Já ao colo da mãe, o Daniel continua a baloiçar as pernas, enquanto atravessa com o olhar vivo o pequeno tubo que guarda o ADN, vai levá-lo com ele, já ninguém o separa mais da sua nova melhor amiga, a banana. “Daniel devemos sempre colocar a data no tubo para saber de quando é a amostra do ADN”, afirma a cientista Rita. “Mãe, que dia é hoje?”, pergunta então o Daniel.

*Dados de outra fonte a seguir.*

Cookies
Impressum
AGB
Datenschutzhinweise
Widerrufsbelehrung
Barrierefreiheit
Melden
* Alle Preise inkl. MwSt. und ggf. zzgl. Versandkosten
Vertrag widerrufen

Talvez nenhum deles soubesse que dia era porque estão todos internados, alguns há mais dias. Perdem a noção do tempo que de alguma forma lhes é roubado pela realidade. Mas é esse tempo que lhes é igualmente devolvido, através de um vivo grupo de cientistas que, como por magia, fazem com que a vida seja uma exclamação só.
Uau!
O Clube de Ciência do iMM é uma ideia original de Inês Domingues do Communication Office do iMM e de Cláudia Faria, neurocirurgiã do CHLN e cientista do iMM, que tem como objetivo despertar a curiosidade dos mais jovens pela ciência e em particular, pelas ciências da vida, promovendo o espírito crítico, a literacia científica e em saúde. Pretende ainda aproximar os cientistas do iMM e os profissionais de saúde (médicos e enfermeiros) e educadores e professores do serviço de Pediatria.